What we seem to be struggling with here is not a political or racial question, but one of language, in which the definition of a word has been broadened in the name of good taste, to the point that it has lost its descriptive power. Historically, we didn’t need a term to describe people who were ethnically English, because there wasn’t a substantial number of people who were culturally English in the way that Rishi Sunak is, but of a different ethnicity. The term “English” did the job on its own. But now we are becoming a genuinely mutli-ethnic society, people are going to reach for a term that conveys that.”
In the search for Englishness people have, I fear, turned to a sort of science (‘I had a DNA test and I’m 73% English’) rather than struggle with the idea itself and with defining what we mean by the culture and values of the English. When Kenneth Clark stood in front of Notre Dame Cathedral and said "I don't know what civilization is, but I know it when I see it", we understood exactly what he meant. National, ethnic, cultural identity feels like it lives in the same space, Bayliss can say ‘Sunak seems genuinely English’ and we understand but, ask us then to provide a convenient and sensible definition of Englishness, and we quickly arrive at platitudinous cant worthy only of a district council annual report.
Dances with Wolves was Sioux but if a thousand like John Dunbar had dumped themselves on Lakota society would that society still be the same? And if the authorities in Lakota society had insisted that the cultures of those who’d arrived must be respected, supported, even celebrated, would the solution to the conundrum be different?
The problem in England isn’t that people can’t arrive, embrace our culture, tradition and history, and become part of the nation.

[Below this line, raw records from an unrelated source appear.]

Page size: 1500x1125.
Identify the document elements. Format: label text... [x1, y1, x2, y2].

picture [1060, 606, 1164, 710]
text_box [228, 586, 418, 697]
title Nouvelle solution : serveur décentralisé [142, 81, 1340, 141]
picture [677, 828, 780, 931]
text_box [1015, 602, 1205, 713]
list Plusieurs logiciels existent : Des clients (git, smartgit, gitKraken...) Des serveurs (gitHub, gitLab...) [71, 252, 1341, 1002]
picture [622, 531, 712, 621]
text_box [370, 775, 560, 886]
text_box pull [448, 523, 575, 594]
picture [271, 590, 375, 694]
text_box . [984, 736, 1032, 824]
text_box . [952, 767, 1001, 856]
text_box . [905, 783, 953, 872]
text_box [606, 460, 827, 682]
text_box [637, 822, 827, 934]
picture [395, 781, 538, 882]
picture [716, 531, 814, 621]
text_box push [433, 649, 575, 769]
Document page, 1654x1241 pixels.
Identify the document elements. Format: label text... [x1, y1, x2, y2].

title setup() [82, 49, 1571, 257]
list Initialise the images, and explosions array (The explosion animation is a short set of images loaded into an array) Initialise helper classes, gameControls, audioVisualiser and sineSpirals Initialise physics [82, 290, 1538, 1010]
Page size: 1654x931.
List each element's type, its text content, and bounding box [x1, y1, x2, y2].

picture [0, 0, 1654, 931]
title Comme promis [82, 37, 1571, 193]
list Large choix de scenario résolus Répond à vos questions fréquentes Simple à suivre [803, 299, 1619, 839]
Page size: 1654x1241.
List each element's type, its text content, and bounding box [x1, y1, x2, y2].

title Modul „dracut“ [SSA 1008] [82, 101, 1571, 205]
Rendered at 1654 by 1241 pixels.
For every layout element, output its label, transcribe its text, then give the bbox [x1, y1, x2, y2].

The problem is that millions have arrived, refused to embrace that idea and, worse, that the authorities of England, instead of insisting that these are our ways, have fallen over backwards to embrace everyone else’s culture. All while pretending that this is part of “British Values”.
Values are not culture. Culture is visceral, fundamental and basic. Right now English culture is being swamped by the influx of people from other cultures. And the old way of gentle integration is over. If hundreds or thousands arrive each year the impact on our society creates a stress that threatens the basis of that culture. Our authorities, transfixed in the headlights of multiculturalism, cannot find a way to defend our culture because to do so is, their advisors tell them, racist.
Being English is about a relationship with a place called England. It isn’t about being white, even though most English people are white. It isn’t just about “the mere uncounted folk of whose life and death is none report or lamentation”, but those were the men and women who made our nation. You can join in, you can be a part of making tomorrow’s England the best place in the world.
Being English means believing England matters. I don’t need a DNA test to believe that. And people who think ancestry is all that matters do England an injustice.
The ten year old kid is in his England shirt, he’s allowed to stay up late by his Nigerian parents, he’s watching England’s U21 footballers winning the Euro Under-21 championship. That kid is watching his country playing another country, and winning. Who the hell am I to tell that kid he isn’t English?
I think this idea of multiculturalism is what has caused us so much trouble. I lived in Silicon Valley until quite recently and there were people from every corner of the world, but everyone was American. Why can’t we do that here?
I'd really like to see the 4 FAs of the UK abolished in my lifetime, and to see a Great Britain and Northern Ireland team taking part in major tournaments. The competition for places would be awesome, and the reduction in injuries for those who currently do qualify for a home nation football team would be another benefit. If you identify as English to such a level that you don't get a buzz from the nationality written on your passport, then don't watch.